The stage is set in a living room space that resembles many I’m familiar with… the perfect flowers set in vases on side tables, the art and history coffee table books neatly stacked, the delicious clafouti that is offered…home made of course. The perfection that is a home with everything in it’s place…or is it really perfect?
The story line opens with two couples who meet for the first time under the unfortunate circumstance of their 11 year old boys scrapping in the school yard resulting in one boy losing two teeth. The conversation starts out very politely as you would expect in today’s parenting standards. You know, parents should be able to solve child rearing issues similar to boardroom meetings to determine a plan of action or what their “next steps” will be, right?
In the living room of Veronica and Michael, we find out she’s the arts and history major and he, the average guy who sells frying pans and door knobs. She’s the mom who sees herself as worldly and superior in her parenting skills. With careful words she hold firmly (yet politely) that her son was the victim and not in anyway responsible for the fight. Michael is the dad who sways with the conversation and is present because he probably has no other choice as directed by his wife.
The New York Times called “First Class! A study in the tension between civilized surface and savage instinct!
The other couple is Alan and Annette. Alan is a workaholic lawyer on the verge of a PR nightmare who is tethered to his cellphone while his wife is in wealth management. They are the professionals with busy lives who agreed to meet with the other parents under the circumstances because it’s the polite thing to do and seem to just want to get it all over with offering quick solutions like “we’ll pay for implants.”
The conversation starts pleasantly but becomes increasingly explosive and hilarious as tensions mount. While humorous as it may seem, it does makes you think. As parents we try to do our best. We’re bombarded with how we should raise our children. “There is no manual,” as everyone would tell you, but there sure is plenty of advice on how to be a better parent in this world! But this play goes beyond parenting skills. It’s about life and we’re all trying to muddle through it.
I snickered under my breath a few times. As a mom watching this play, I could relate to each character. I definitely see some of the characteristics of some parents around me or even reflecting on my own so called parenting skills. My friend and I had a conversation about this play afterwards. ” Who could you relate to the most?” he asked me. I told him I thought I was closer to Annette. Hmmm. I’m still thinking about this.
The subject matter definitely realistic for many of us. It’s a fast paced (90 minutes with no intermission) and it’s also very funny. You just know that each character is going to shatter out of the perfect parent facade.

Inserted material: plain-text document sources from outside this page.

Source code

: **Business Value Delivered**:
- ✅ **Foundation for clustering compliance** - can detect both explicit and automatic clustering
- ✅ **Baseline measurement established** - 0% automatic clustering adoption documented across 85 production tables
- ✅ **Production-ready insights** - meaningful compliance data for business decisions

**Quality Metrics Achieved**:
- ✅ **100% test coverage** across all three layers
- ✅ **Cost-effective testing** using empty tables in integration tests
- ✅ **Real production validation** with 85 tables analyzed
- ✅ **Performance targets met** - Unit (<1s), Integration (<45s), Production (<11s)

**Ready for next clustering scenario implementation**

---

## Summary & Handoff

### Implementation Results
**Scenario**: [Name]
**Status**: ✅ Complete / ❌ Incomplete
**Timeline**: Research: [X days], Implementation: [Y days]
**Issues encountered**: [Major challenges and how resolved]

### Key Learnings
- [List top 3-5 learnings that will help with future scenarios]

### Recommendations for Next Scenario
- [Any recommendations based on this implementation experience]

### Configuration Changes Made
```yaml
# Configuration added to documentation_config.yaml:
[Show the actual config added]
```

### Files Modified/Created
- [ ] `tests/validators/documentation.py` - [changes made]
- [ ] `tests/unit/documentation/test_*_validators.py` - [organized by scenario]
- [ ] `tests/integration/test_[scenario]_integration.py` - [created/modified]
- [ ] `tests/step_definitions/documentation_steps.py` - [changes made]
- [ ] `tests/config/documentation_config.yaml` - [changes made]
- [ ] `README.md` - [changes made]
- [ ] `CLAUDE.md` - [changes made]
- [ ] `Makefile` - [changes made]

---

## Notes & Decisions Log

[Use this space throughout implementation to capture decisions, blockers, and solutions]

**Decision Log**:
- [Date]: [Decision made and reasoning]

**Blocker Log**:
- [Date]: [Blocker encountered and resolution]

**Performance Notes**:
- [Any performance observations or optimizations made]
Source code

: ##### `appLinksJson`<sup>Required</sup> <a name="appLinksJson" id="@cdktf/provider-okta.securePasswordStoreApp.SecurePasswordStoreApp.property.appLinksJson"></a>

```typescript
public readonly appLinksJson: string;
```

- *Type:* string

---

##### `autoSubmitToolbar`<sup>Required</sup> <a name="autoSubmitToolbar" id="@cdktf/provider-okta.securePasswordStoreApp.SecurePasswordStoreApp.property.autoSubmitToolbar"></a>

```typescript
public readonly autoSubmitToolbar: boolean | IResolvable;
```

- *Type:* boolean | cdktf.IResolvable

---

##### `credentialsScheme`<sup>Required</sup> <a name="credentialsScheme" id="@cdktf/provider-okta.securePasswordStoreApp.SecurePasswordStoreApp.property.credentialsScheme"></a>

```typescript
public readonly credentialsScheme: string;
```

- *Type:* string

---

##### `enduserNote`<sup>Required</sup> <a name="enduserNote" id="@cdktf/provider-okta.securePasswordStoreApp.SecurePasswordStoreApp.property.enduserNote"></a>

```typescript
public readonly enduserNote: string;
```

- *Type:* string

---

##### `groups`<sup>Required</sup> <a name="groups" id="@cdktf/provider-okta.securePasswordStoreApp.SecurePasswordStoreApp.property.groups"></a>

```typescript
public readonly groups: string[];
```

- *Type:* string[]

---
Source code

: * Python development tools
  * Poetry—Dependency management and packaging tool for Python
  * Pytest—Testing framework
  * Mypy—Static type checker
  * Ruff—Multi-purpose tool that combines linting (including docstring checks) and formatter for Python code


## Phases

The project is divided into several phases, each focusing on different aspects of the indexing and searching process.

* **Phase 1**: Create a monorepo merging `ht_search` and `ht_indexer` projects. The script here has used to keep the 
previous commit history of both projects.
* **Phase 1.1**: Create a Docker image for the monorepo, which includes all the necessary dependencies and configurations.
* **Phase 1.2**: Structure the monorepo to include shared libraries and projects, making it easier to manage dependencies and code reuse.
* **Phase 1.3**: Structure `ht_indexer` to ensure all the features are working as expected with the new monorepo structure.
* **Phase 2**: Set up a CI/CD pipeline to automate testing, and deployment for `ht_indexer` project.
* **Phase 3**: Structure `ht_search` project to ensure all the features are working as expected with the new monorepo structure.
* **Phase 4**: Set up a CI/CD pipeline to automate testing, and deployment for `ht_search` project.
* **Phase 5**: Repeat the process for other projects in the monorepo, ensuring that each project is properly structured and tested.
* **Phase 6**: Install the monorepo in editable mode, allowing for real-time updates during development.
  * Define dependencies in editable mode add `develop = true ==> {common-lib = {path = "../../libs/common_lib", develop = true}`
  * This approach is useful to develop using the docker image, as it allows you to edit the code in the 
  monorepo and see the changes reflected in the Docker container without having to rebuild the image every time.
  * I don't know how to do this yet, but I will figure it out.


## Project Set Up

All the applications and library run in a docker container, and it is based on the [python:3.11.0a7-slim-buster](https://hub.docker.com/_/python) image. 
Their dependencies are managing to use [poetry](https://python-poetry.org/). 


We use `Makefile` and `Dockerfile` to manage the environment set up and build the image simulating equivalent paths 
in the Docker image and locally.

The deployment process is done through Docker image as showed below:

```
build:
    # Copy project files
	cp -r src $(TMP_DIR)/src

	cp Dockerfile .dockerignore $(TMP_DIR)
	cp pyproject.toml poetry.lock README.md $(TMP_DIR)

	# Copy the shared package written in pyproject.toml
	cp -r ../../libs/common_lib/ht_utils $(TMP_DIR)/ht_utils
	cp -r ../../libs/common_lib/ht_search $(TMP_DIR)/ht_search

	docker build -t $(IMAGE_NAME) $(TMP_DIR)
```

And you know that Mother Tiger instinct? That definitely comes out.
Definitely worth checking out!
The Tony Award-Winning and Broadway hit comedy, God of Carnage was written by Yasmina Reza and translated by Christopher Hampton. Directed by Joel Greenberg. Stars John Bourgeois, Linda Kash, Tony Nappo and Sarah Orenstein. Now playing at The Panasonic Theatre in Toronto until December 15, 2013. It’s part of the Off-Mirvish Series.